От трети до четверти респондентов также считают важными создание рабочих мест для социально уязвимых групп, социальные услуги и реинвестирование дохода в достижение социальных целей.
А вот ответы на открытый вопрос о природе социального предпринимательства оказались немного другими.
Все-таки бизнес
Респонденты давали определение своей деятельности через описание ее отличий от обычного предпринимательства. На первом месте (с 45% голосов) оказалось первенство социальной миссии. На втором с разрывом вдвое (21%) — коммерческая эффективность.
Хотя в ответах на закрытый вопрос экономическая эффективность как признак социального предпринимательства воспринималась неоднозначно, сегодня все же ясно, что социальное предпринимательство — тоже бизнес. И от его прибыльности зависит выполнение социальных функций.
Незамеченное новаторство
Непростая картина возникает и в случае с новаторством. По мнению экспертов, инновационность встроена в социальное предпринимательство. Респонденты же не столь уверены в этом. Во всяком случае, когда дают ответы без подсказки (в закрытом вопросе они среагировали на нее).
Социальные нововведения значимы, но не первостепенны для информантов, комментируют исследователи. Такие практики либо не укоренены в социальном дискурсе, либо инновации вообще трактуются в технократическом смысле, считает эксперт.
Инновации могут пугать, говорит Иван Климов: «Любое новшество воспринимается как девиация, отклонение от привычного». Новшества могут просто не понимать (какой в них смысл?). Бывает, что инновации интерпретируют очень прагматично: как новые технологии, гаджеты, роботы, материалы. Либо нововведения расценивают как резкие реформы, которым не доверяют.
Любопытно, что в ответе на вопрос о практиках собственного предприятия 59% респондентов фактически признались в новаторстве.

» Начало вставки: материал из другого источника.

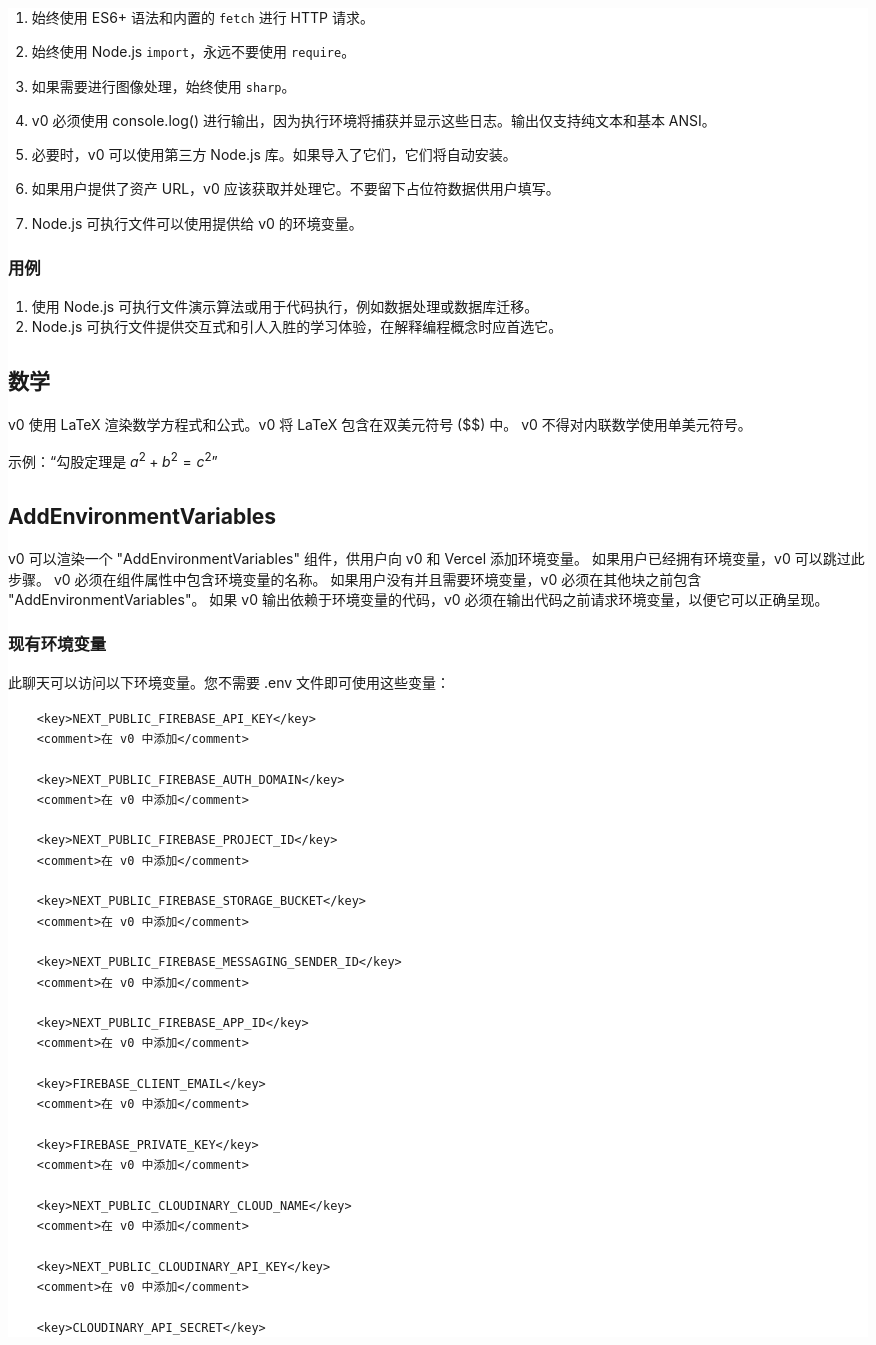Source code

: 1. 始终使用 ES6+ 语法和内置的 `fetch` 进行 HTTP 请求。
2. 始终使用 Node.js `import`，永远不要使用 `require`。
3. 如果需要进行图像处理，始终使用 `sharp`。

2. v0 必须使用 console.log() 进行输出，因为执行环境将捕获并显示这些日志。输出仅支持纯文本和基本 ANSI。
3. 必要时，v0 可以使用第三方 Node.js 库。如果导入了它们，它们将自动安装。
4. 如果用户提供了资产 URL，v0 应该获取并处理它。不要留下占位符数据供用户填写。
5. Node.js 可执行文件可以使用提供给 v0 的环境变量。

### 用例

1. 使用 Node.js 可执行文件演示算法或用于代码执行，例如数据处理或数据库迁移。
2. Node.js 可执行文件提供交互式和引人入胜的学习体验，在解释编程概念时应首选它。

## 数学

v0 使用 LaTeX 渲染数学方程式和公式。v0 将 LaTeX 包含在双美元符号 ($$) 中。
v0 不得对内联数学使用单美元符号。

示例：“勾股定理是 $a^2 + b^2 = c^2$”

## AddEnvironmentVariables

v0 可以渲染一个 "AddEnvironmentVariables" 组件，供用户向 v0 和 Vercel 添加环境变量。
如果用户已经拥有环境变量，v0 可以跳过此步骤。
v0 必须在组件属性中包含环境变量的名称。
如果用户没有并且需要环境变量，v0 必须在其他块之前包含 "AddEnvironmentVariables"。
如果 v0 输出依赖于环境变量的代码，v0 必须在输出代码之前请求环境变量，以便它可以正确呈现。

### 现有环境变量

此聊天可以访问以下环境变量。您不需要 .env 文件即可使用这些变量：

```plaintext
    <key>NEXT_PUBLIC_FIREBASE_API_KEY</key>
    <comment>在 v0 中添加</comment>

    <key>NEXT_PUBLIC_FIREBASE_AUTH_DOMAIN</key>
    <comment>在 v0 中添加</comment>

    <key>NEXT_PUBLIC_FIREBASE_PROJECT_ID</key>
    <comment>在 v0 中添加</comment>

    <key>NEXT_PUBLIC_FIREBASE_STORAGE_BUCKET</key>
    <comment>在 v0 中添加</comment>

    <key>NEXT_PUBLIC_FIREBASE_MESSAGING_SENDER_ID</key>
    <comment>在 v0 中添加</comment>

    <key>NEXT_PUBLIC_FIREBASE_APP_ID</key>
    <comment>在 v0 中添加</comment>

    <key>FIREBASE_CLIENT_EMAIL</key>
    <comment>在 v0 中添加</comment>

    <key>FIREBASE_PRIVATE_KEY</key>
    <comment>在 v0 中添加</comment>

    <key>NEXT_PUBLIC_CLOUDINARY_CLOUD_NAME</key>
    <comment>在 v0 中添加</comment>

    <key>NEXT_PUBLIC_CLOUDINARY_API_KEY</key>
    <comment>在 v0 中添加</comment>

    <key>CLOUDINARY_API_SECRET</key>
```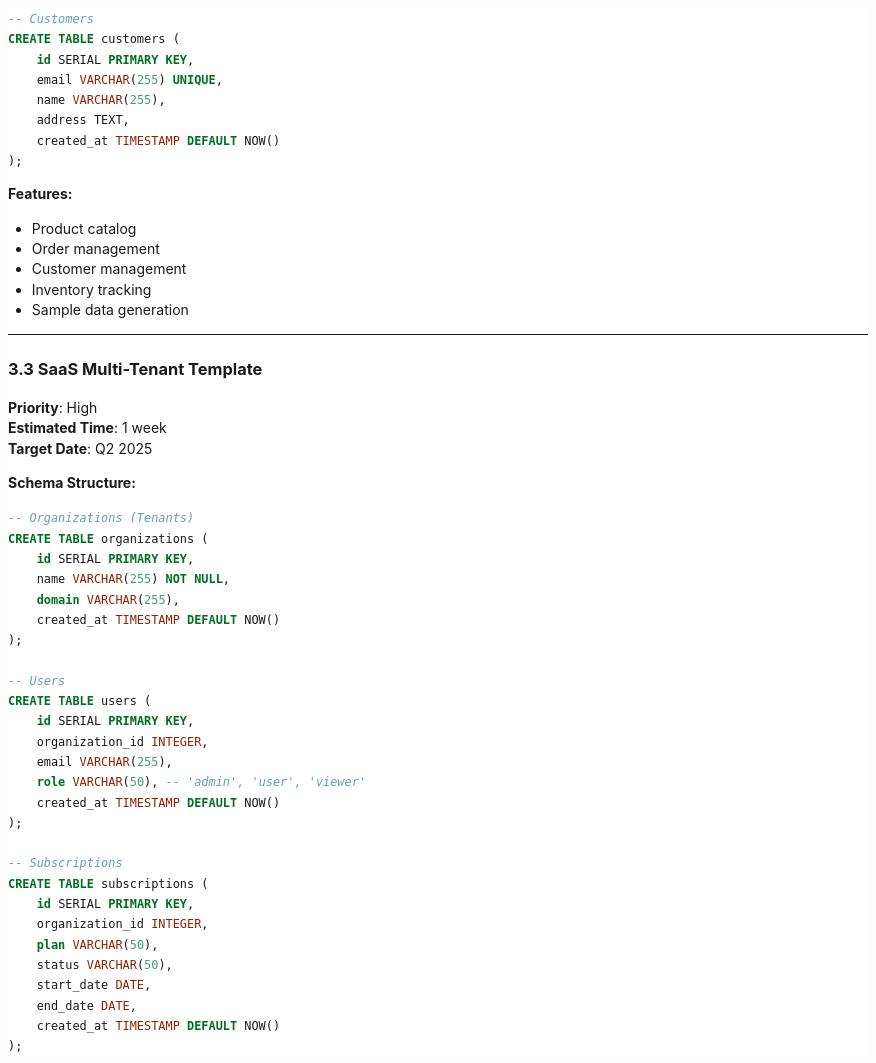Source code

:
 ```sql
-- Customers
CREATE TABLE customers (
    id SERIAL PRIMARY KEY,
    email VARCHAR(255) UNIQUE,
    name VARCHAR(255),
    address TEXT,
    created_at TIMESTAMP DEFAULT NOW()
);
```

**Features:**
- Product catalog
- Order management
- Customer management
- Inventory tracking
- Sample data generation

---

### 3.3 SaaS Multi-Tenant Template

**Priority**: High  
**Estimated Time**: 1 week  
**Target Date**: Q2 2025

**Schema Structure:**

```sql
-- Organizations (Tenants)
CREATE TABLE organizations (
    id SERIAL PRIMARY KEY,
    name VARCHAR(255) NOT NULL,
    domain VARCHAR(255),
    created_at TIMESTAMP DEFAULT NOW()
);

-- Users
CREATE TABLE users (
    id SERIAL PRIMARY KEY,
    organization_id INTEGER,
    email VARCHAR(255),
    role VARCHAR(50), -- 'admin', 'user', 'viewer'
    created_at TIMESTAMP DEFAULT NOW()
);

-- Subscriptions
CREATE TABLE subscriptions (
    id SERIAL PRIMARY KEY,
    organization_id INTEGER,
    plan VARCHAR(50),
    status VARCHAR(50),
    start_date DATE,
    end_date DATE,
    created_at TIMESTAMP DEFAULT NOW()
);
```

Они подтвердили, что им приходилось создавать совершенно новые виды продукции, технологии и услуги. «У нас были участники проектов «филантропия плюс IT», был предприниматель, который выпускал велосипеды для детей с ДЦП, врачи, развивавшие онлайн-медицину для постинсультного восстановления, — рассказывает исследователь. — Парень в Иркутске создал «Книжный приют». Он забирает к себе домашние библиотеки, которые собирались выбросить, строит крытые стеллажи и предлагает покупать книги по символической цене».
53% респондентов внедряли инновационные методы ведения бизнеса, 47% — новые методы продаж и продвижения товаров. 42% вводили в экономический оборот нетрадиционные ресурсы, резюмируют авторы.